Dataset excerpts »
────
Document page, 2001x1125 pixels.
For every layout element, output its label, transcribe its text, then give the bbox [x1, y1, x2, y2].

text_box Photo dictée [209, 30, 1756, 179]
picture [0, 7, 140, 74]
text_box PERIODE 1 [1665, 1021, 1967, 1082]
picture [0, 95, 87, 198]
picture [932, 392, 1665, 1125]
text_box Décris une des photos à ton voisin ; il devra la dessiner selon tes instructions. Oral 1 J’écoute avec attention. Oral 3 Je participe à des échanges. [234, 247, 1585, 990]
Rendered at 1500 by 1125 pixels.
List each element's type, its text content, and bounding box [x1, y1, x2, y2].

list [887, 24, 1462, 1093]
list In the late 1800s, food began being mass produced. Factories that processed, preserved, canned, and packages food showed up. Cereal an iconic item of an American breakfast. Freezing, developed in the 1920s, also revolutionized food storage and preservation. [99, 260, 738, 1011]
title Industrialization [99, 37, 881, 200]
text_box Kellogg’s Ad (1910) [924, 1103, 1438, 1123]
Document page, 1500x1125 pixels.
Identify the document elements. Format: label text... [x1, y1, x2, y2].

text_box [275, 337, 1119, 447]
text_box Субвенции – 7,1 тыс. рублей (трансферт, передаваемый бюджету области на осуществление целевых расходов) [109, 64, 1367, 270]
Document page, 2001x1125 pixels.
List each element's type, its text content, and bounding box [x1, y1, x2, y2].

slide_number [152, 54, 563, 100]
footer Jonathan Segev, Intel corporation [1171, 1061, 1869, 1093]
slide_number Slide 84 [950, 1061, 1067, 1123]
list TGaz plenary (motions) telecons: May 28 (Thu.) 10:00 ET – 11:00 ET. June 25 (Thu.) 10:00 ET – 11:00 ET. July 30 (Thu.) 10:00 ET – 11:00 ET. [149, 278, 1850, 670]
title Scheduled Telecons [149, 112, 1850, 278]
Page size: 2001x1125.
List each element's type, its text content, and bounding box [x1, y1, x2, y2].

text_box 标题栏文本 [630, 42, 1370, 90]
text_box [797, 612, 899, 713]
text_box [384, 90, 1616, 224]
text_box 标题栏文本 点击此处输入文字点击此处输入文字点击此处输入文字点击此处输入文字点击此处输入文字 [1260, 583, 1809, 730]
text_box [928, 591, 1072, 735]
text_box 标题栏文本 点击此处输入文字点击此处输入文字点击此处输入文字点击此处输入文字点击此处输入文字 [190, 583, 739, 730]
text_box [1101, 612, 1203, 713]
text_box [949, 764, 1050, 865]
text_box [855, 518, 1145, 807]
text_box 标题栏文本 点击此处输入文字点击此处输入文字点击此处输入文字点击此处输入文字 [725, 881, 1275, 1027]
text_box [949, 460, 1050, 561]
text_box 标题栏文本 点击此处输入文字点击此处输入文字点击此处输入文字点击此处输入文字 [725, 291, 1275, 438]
────
YOUR OBJECTIVE »
Look through the entries above, and wherever a line holds the word "pixels", copy it.

ANSWER BOX »
Document page, 2001x1125 pixels.
Rendered at 1500 by 1125 pixels.
Document page, 1500x1125 pixels.
Document page, 2001x1125 pixels.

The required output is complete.